**BRIEF:** Give the number of lines in the records below that contain the word "Sales". State only that number.

[Items from a dataset]
-- Opening Marker --
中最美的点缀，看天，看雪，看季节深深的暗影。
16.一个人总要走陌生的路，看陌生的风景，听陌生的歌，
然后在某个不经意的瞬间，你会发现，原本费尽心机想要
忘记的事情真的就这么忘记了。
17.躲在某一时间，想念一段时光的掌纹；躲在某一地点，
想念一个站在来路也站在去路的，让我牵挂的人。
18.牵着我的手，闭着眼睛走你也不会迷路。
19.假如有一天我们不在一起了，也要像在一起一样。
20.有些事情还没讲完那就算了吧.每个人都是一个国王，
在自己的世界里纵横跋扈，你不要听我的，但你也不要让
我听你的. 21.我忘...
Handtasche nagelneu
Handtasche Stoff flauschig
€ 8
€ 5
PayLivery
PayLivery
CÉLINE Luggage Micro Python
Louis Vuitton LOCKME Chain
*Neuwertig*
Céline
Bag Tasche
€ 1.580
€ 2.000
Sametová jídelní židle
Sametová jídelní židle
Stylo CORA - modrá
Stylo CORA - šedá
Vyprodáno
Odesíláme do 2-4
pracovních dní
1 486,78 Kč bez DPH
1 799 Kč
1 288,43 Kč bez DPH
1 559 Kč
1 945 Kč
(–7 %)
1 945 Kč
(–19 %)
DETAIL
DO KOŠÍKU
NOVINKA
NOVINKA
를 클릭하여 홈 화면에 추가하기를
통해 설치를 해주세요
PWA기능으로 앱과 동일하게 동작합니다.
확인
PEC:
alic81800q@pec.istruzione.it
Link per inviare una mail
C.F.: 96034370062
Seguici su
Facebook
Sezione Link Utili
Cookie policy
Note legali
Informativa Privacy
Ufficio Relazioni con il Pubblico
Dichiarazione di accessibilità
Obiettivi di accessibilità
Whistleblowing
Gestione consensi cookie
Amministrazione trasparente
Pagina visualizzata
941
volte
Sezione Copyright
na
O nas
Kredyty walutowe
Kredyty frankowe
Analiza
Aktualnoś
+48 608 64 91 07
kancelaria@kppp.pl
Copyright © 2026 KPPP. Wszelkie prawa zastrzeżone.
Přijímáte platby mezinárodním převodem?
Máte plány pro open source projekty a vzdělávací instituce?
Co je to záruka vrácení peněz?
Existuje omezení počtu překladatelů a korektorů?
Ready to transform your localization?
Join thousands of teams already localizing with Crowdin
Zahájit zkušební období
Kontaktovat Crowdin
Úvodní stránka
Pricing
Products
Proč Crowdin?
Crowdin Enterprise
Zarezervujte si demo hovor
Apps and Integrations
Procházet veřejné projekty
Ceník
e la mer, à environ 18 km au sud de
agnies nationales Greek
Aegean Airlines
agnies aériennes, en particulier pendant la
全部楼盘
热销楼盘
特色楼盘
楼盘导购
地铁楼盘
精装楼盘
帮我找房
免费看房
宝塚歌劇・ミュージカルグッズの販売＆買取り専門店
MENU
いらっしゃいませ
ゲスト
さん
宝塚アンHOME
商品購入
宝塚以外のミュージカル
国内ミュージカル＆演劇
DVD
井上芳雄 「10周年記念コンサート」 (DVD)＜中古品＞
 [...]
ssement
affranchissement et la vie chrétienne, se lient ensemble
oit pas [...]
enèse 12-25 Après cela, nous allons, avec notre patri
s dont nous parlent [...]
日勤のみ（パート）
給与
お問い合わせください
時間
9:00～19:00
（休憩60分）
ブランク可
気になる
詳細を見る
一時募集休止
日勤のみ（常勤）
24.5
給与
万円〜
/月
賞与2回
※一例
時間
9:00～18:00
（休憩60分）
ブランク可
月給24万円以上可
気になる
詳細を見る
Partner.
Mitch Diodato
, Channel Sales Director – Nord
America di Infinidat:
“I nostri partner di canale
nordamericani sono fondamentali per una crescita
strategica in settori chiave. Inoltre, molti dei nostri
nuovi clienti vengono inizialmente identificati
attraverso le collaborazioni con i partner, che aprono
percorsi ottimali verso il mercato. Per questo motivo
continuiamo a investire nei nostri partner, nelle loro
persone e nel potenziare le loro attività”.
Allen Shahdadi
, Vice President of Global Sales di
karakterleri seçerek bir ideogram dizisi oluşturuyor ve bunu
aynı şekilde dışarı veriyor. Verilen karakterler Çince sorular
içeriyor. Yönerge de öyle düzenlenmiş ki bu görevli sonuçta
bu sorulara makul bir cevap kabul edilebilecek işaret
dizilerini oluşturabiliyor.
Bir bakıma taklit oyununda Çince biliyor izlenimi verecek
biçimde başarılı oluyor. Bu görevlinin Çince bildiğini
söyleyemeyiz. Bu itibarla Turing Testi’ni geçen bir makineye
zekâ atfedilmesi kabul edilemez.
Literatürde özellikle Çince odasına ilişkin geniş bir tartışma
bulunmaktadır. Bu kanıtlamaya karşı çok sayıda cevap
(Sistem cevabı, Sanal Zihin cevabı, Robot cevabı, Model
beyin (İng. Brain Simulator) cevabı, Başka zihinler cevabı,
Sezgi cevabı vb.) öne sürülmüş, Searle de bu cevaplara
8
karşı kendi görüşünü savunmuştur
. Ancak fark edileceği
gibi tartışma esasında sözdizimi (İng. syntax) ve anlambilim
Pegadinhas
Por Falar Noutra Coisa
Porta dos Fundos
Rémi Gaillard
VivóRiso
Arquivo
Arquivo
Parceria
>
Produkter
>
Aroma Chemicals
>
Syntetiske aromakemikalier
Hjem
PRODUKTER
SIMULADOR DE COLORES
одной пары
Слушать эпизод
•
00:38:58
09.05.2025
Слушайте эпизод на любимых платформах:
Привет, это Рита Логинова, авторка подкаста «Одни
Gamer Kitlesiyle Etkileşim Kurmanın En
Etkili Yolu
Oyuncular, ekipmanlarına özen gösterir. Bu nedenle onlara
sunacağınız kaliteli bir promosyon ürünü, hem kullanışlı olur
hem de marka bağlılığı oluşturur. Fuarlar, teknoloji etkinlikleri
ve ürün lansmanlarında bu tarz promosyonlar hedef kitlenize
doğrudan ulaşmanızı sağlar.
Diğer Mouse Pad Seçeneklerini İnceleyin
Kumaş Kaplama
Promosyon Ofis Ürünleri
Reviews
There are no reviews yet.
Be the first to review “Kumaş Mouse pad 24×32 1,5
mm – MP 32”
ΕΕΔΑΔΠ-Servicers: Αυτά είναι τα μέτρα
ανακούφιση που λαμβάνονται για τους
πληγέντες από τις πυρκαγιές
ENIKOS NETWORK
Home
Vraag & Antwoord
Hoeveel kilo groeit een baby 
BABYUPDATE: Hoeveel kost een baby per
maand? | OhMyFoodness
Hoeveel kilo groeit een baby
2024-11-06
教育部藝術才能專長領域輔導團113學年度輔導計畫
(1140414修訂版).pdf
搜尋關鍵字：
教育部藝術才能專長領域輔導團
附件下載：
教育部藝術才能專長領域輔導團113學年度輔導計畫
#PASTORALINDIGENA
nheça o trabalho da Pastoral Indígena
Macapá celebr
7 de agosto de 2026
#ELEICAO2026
-- Closing Marker --
**SOLUTION TO THIS EXERCISE:** 2